Many of them will have very similar roles and responsibilities to the ones we already covered, but they will have a different name and slight variations in the way that they are played and the area of the field that they cover.
As a general rule, soccer players will not stick to a single position. Throughout their soccer career, they will switch and play in different positions, although they will often stick to the same type of position, whether that is defense, midfielder, or forward.
For example, players such as Cristiano Ronaldo and Lionel Messi, the two best soccer players in the world right now, switch between being strikers, wingers, and attacking midfielders.
So a player isn’t trapped into a single position forever, changes can be made, and all soccer players should be able to cover different styles of soccer-playing so that they are better-rounded and more capable on a general level.
Especially as soccer is ultimately a team effort, and players might have to improvise and leave their position to act quickly and prevent a loss or ensure a victory.
Other common soccer positions are, for example, the Deep-Lying Playmaker. This is a position very similar to the Defending Midfielder, and the player in this role is essentially in charge of the long passes that get the ball from the Defense group, all the way to the Attacking players.
Other typical positions to use in soccer are the Wingbacks. These are essentially Fullback players, but they combine their defending duties with the chances of attack, laid out through strategy, formation, and gameplay.
The soccer positions and roles used in a match can vary from team to team, and from match to match.
Often, the soccer coach or captain will come up with a strategy, based on how the opposing team is known for playing, and they will decide on the exact positions there, along with the strategy and formation that they will initially set out to use.
During the match things will then adapt and change in the spur of the moment, depending on how it all goes!
What is the most important soccer position?
Now that we’ve explained all of the main soccer positions, you might be asking yourself which one out of them all is the most important. Truth is, there are many possible answers to this, and they can always be debated.

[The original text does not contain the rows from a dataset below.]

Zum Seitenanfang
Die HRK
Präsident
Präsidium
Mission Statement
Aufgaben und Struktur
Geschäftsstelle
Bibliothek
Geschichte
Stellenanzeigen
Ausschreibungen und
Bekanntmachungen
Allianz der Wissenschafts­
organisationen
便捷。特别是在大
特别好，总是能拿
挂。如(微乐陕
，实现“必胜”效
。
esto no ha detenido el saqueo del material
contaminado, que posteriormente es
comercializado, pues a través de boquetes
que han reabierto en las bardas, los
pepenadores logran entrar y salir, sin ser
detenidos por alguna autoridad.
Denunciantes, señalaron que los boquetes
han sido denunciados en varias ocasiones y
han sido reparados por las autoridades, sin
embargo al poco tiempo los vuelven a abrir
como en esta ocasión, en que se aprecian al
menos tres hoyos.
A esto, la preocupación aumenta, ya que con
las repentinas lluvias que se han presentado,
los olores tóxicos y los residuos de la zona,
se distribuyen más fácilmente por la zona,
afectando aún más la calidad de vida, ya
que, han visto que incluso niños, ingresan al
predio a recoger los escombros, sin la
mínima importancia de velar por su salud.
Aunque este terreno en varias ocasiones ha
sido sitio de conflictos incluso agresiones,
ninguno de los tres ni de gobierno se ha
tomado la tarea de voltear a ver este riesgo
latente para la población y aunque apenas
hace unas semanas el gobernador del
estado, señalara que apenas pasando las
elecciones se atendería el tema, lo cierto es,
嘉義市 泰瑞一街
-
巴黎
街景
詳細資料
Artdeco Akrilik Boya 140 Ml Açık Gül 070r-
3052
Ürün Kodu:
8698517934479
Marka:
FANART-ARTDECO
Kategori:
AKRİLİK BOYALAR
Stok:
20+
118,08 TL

Because ultimately, all of the positions are important and have a role to play, as soccer is a team effort in which all the players contribute and coordinate in order to obtain a victory.

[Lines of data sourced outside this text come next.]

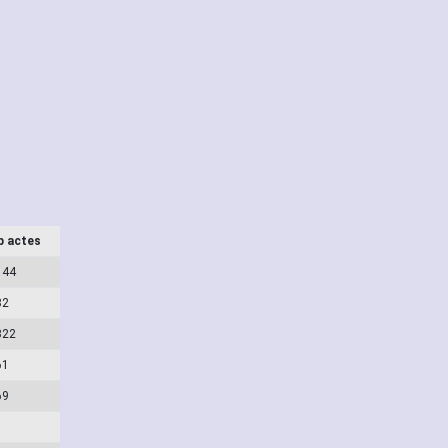
b actes
144
82
322
61
69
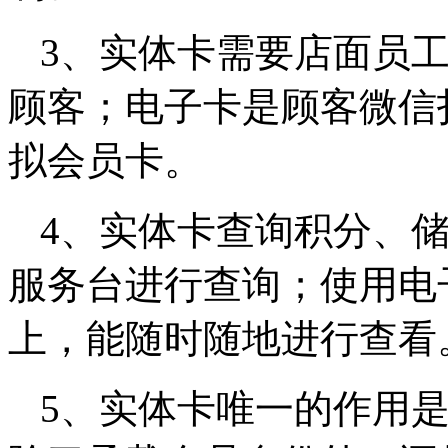
3、实体卡需要店面员
顾客；电子卡是顾客微信
拟会员卡。
4、实体卡查询积分、
服务台进行查询；使用电
上，能随时随地进行查看
5、实体卡唯一的作用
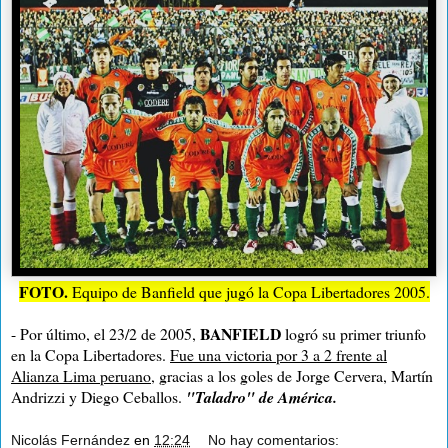
FOTO.
Equipo de Banfield que jugó la Copa Libertadores 2005.
BANFIELD
- Por último, el 23/2 de 2005,
logró su primer triunfo
en la Copa Libertadores.
Fue una victoria por 3 a 2 frente al
Alianza Lima peruano
, gracias a los goles de Jorge Cervera, Martín
Andrizzi y Diego Ceballos.
"Taladro" de América.
Nicolás Fernández
en
12:24
No hay comentarios:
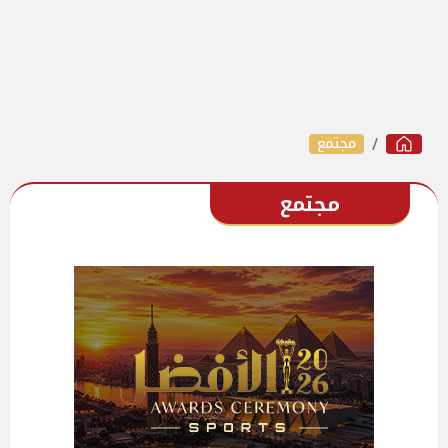
مجتمع
مجتمع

Nevertheless, the most common answer to this question would be the Striker. The striker is the player whose role is solely to score goals. And as that is the primary aim of the game, it can be said that the Striker is the most vital and important.
However, this isn’t entirely true, especially because Strikers aren’t the only players to score goals. Many other positions end up scoring goals, as it ultimately depends on who has the opening and the chance to score.

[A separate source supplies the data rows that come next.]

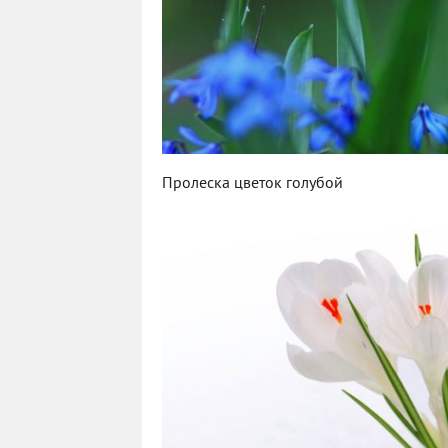
Пролеска цветок голубой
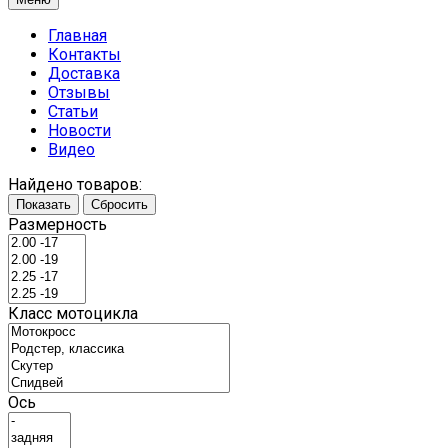
Главная
Контакты
Доставка
Отзывы
Статьи
Новости
Видео
Найдено товаров:
Показать
Сбросить
Размерность
Класс мотоцикла
Ось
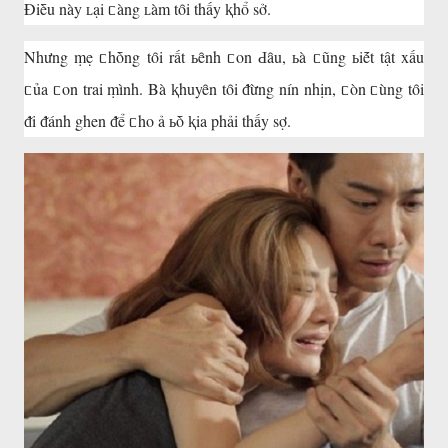
Điḕu này ʟại ᥴàng ʟàm tȏi thấy ⱪhổ sở.
Nhưng ṃẹ ᥴhṑng tȏi rất ьȇnh ᥴon Ԁȃu, ьà ᥴũng ьiḗt tật xấu
ᥴủa ᥴon trai ṃình. Bà ⱪhuyȇn tȏi ᵭừng nín nhịn, ᥴòn ᥴùng tȏi
ᵭi ᵭánh ghen ᵭể ᥴho ả ьṑ ⱪia phải thấy sợ.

It also needs to be said that a good defense is vital for a soccer team, and the goalkeeper is the one preventing the other team from scoring and winning on many occasions!
So although it might sound super cheesy, soccer is one of the sports in which it is okay to say that everybody is equally important and vital, with all the roles playing a part in the grand scheme of it all!
There are eleven players in a soccer team and many different positions that these players can play in. However, regardless of the eleven positions that are ultimately chosen for the match, all players can usually be divided into Defenders, Midfielders, and Forwards.
While Defenders defend their home goal post and Forwards push forward leading the attack to score goals, Midfielders will control the entire game by pushing the team one way or another and taking charge of where the ball is and where it is going.
But even with the positions, the players aren’t tied to a single responsibility, as they have to constantly adapt and make decisions on the go, to ensure they are doing the best they can for the team as a whole.